Ranjona Banerji: Arnab losing mojo outside studio?

11 Sep,2012

By Ranjona Banerji


According to popular opinion, the normally bristling with national outrage Arnab Goswami went easy on Raj Thackeray. He was gentle in his technique and let Thackeray get away with confusingly contradictory rhetoric. Perhaps Goswami loses his mojo when he’s out of his studio. Maybe Thackeray’s sneering aggression troubled him. But it was an interview which exposed both participants. Thackeray was petty. And Goswami was not in his best “India wants an answer” mood.
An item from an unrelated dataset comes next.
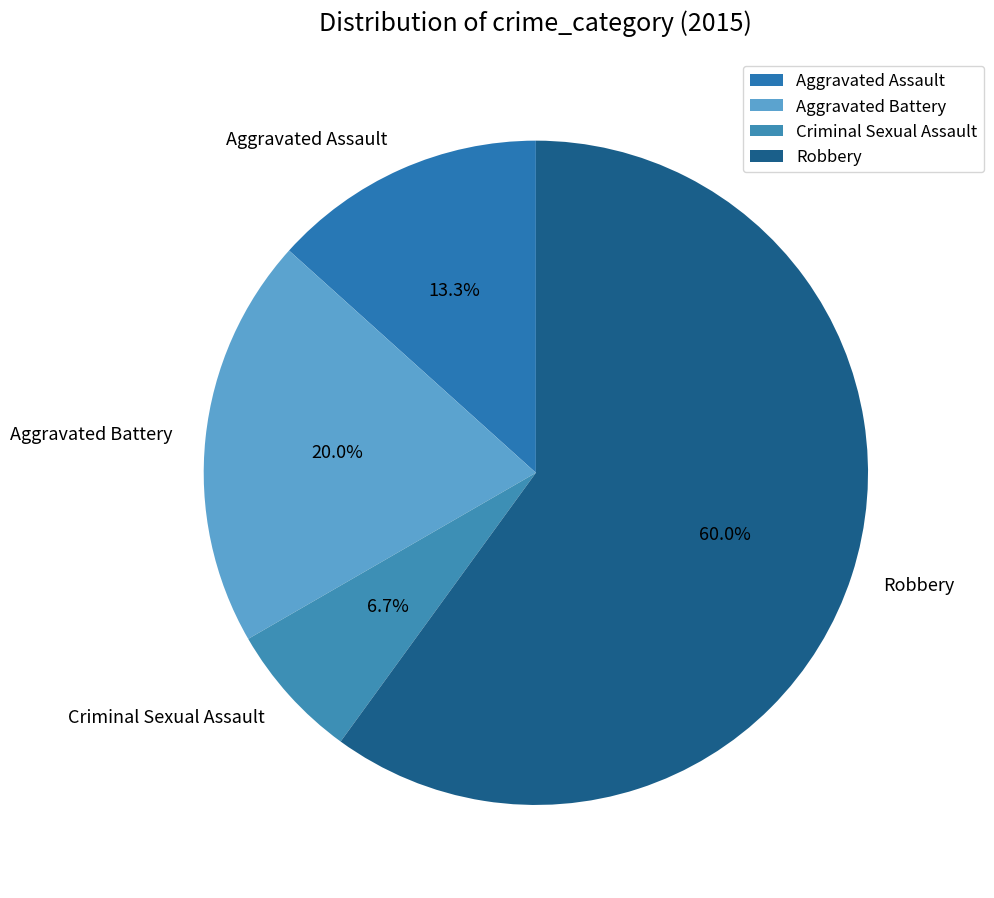

Between Aggravated Assault and Criminal Sexual Assault, which is larger?

Aggravated Assault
By the time the weekend was over however we had new excitements in our lives. A young cartoonist with an FIR and court order against him was arrested in Mumbai on charges of sedition. Aseem Trivedi arrived in Mumbai from Kanpur, went to the BKC police station and surrendered. He has some connection with the India Against Corruption movement, so some of them were there with some TV-inspired drama all around.
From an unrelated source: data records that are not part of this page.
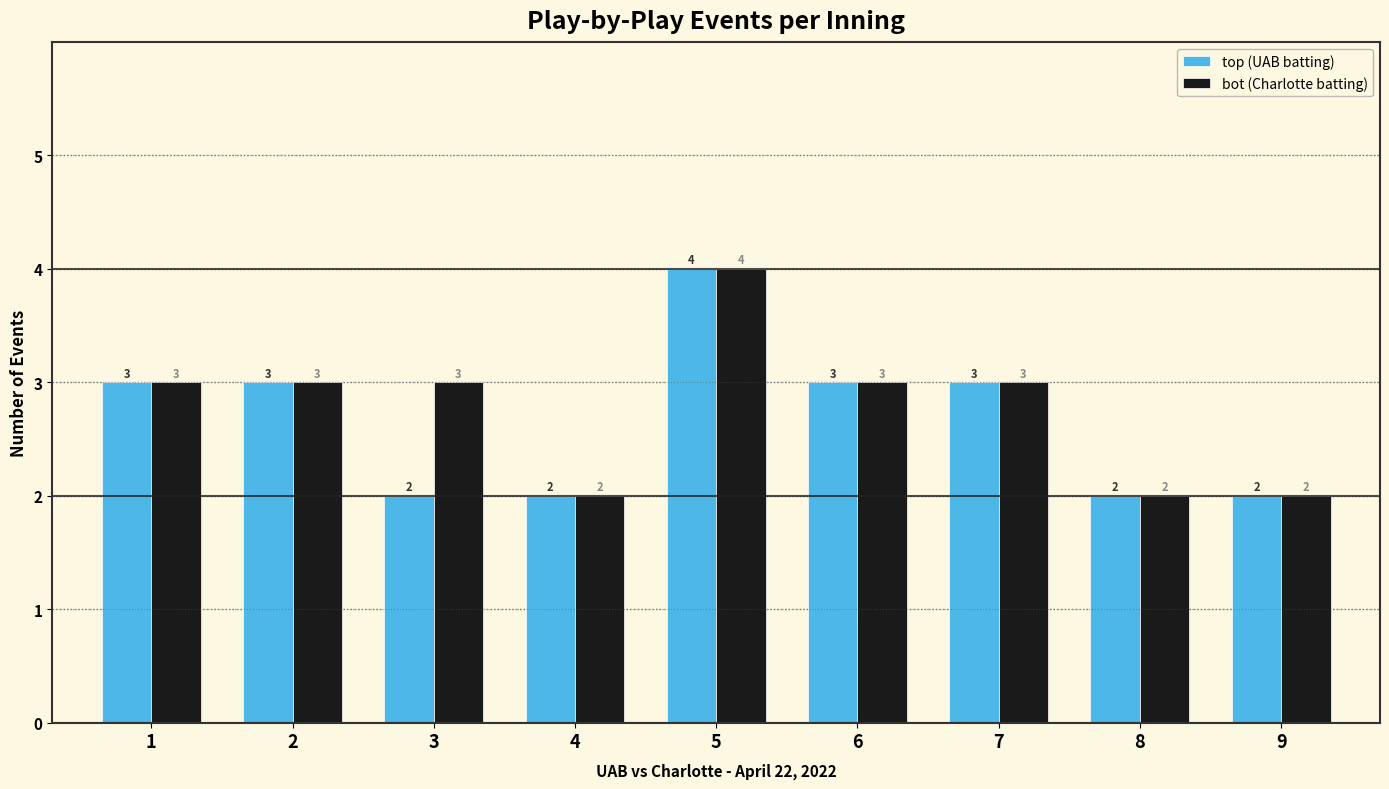

Reading left to right, what are all the values shown in this chart?

top (UAB batting): 1=3	2=3	3=2	4=2	5=4	6=3	7=3	8=2	9=2
bot (Charlotte batting): 1=3	2=3	3=3	4=2	5=4	6=3	7=3	8=2	9=2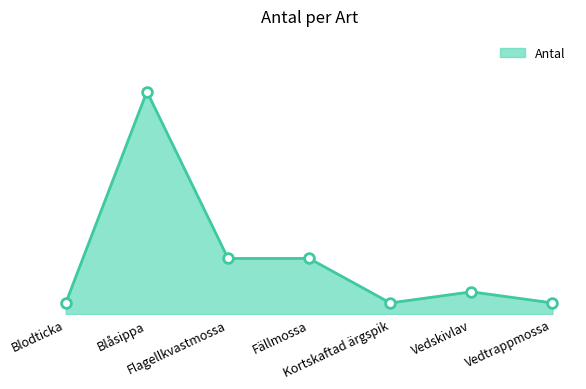

Which label corresponds to the smallest value in the chart?

Blodticka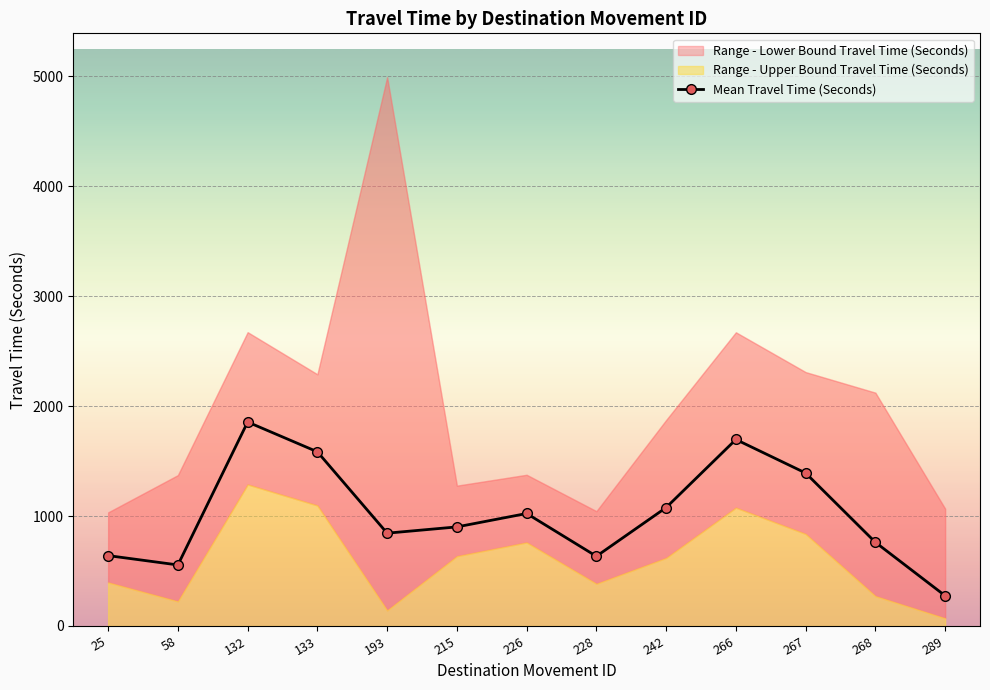

What is the approximate value at 226?

1023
Social media was spewing venom at the political class for being against cartoons as were general comments on TV news. But which politician had got Trivedi arrested for sedition? Politicians may be against freedom of expression at most times, but who was the villain here?
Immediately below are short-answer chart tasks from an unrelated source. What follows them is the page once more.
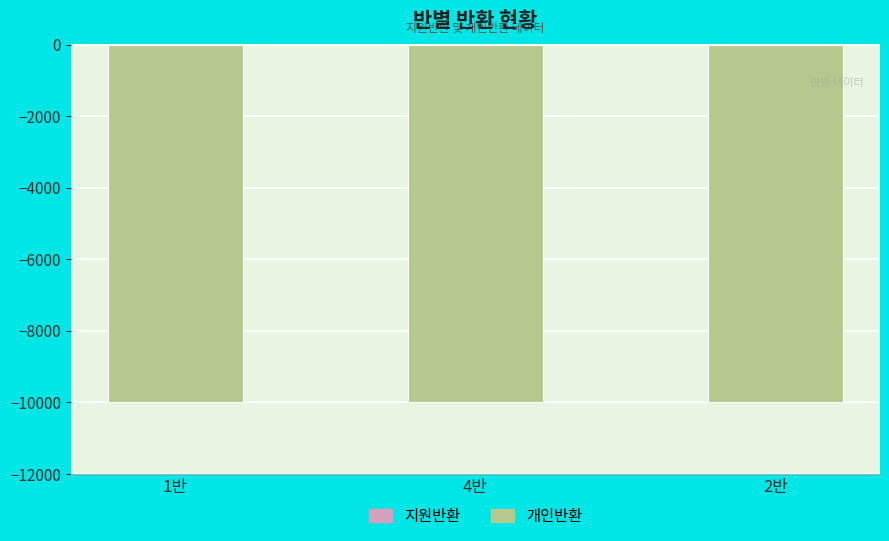

How many distinct data groups are displayed?

2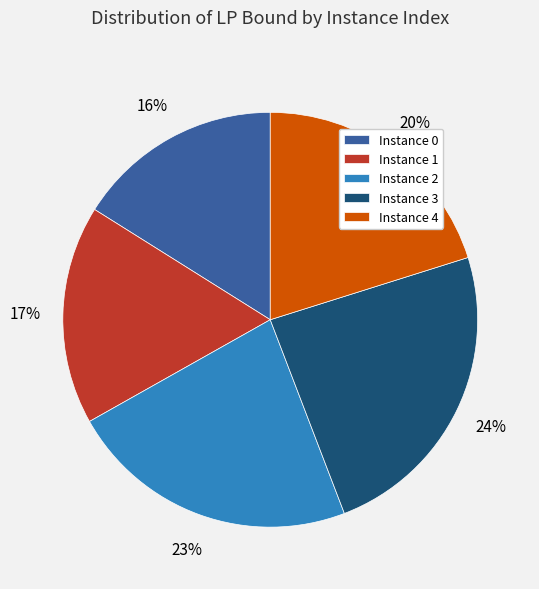

To the nearest percent, what portion does Instance 0 represent?

16%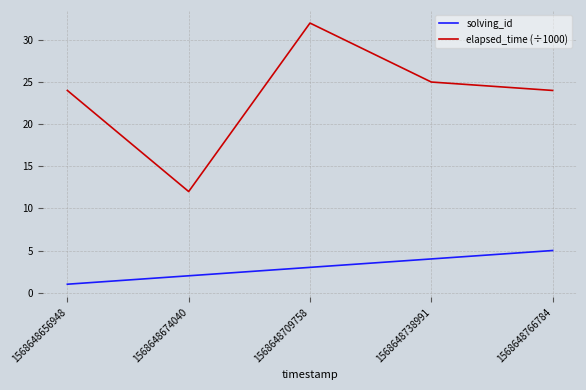

How many values in the solving_id series are below 3?

2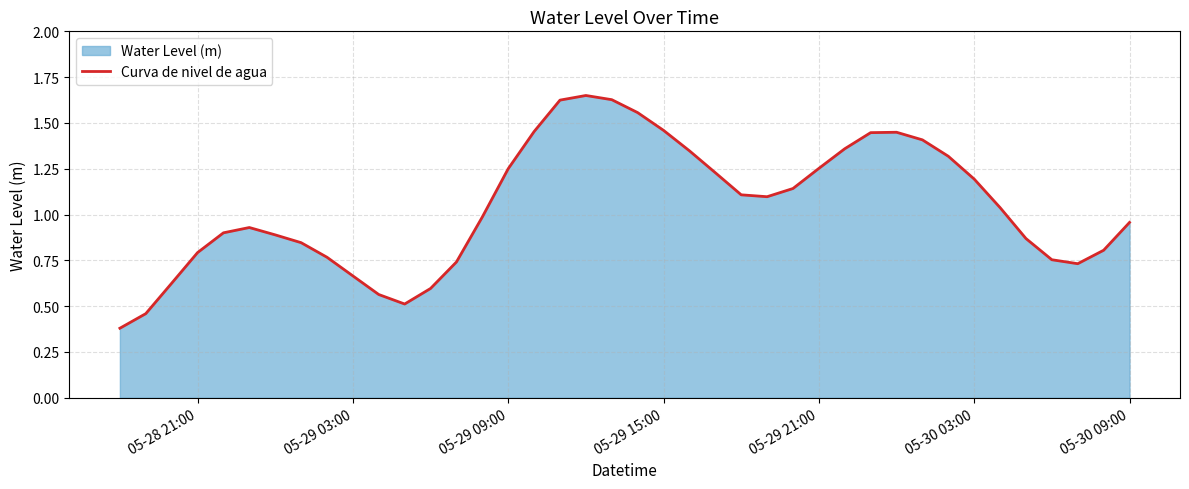

Does the chart have visible grid lines?

Yes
There was no overt political villain as it happened. A Republican Party of India worker had taken exception to Trivedi’s cartoons. Information and broadcasting minister Ambika Soni said the UPA government was all for freedom of expression but desecration of institutions was unacceptable.


The problem is that viewers were not shown the cartoons. Later, on Times Now, we were told they were so horrible that they could not be seen.


After that, the discussion went from freedom of expression to sedition laws to bad taste and everywhere but didn’t inform the view about the exact charges. Kiran Bedi did try on both CNN-IBN and Times Now but none of the senior editors found the details worthy enough to be revealed.


Rajdeep Sardesai and Press Council of India chairman Markandey Katju had a discussion on CNN-IBN about how politicians had to be taught a lesson and how we were a democracy and the importance of freedom of speech. But Katju did not seem to know that politicians were not directly involved – if at all – and Sardesai did not enlighten him.


None of the TV discussions looked at the sedition laws in detail either, although surely they are an issue. Because cartoonists like Sudhir Dar, Sudhir Tailang and artists like Anjolie Ela Menon were guests, the tenor was more civilised than usual.


Sardesai spoke over his guests so we missed some of what they had to say. Goswami was very upset that the cartoons were so disrespectful and crass.




Tuesday morning’s newspapers put some of the facts out there – that the Maharashtra home minister had distanced the state from the sedition charges, that the local police had perhaps gone too far with sedition, that the state home department had pressed the police to drop the plea for further police custody. Most importantly of all, the newspapers introduced us to the complainant, who had filed the charges after the IAC rally at the Bandra Kurla Complex in December 2011.


The Times of India also quotes Jawaharlal Nehru on the sedition law (he wanted to get rid of it). But an informed debate on this sedition law is perhaps now required, which is what this cartoonist also wants. Whether we as a nation are still capable of public informed debates is another question.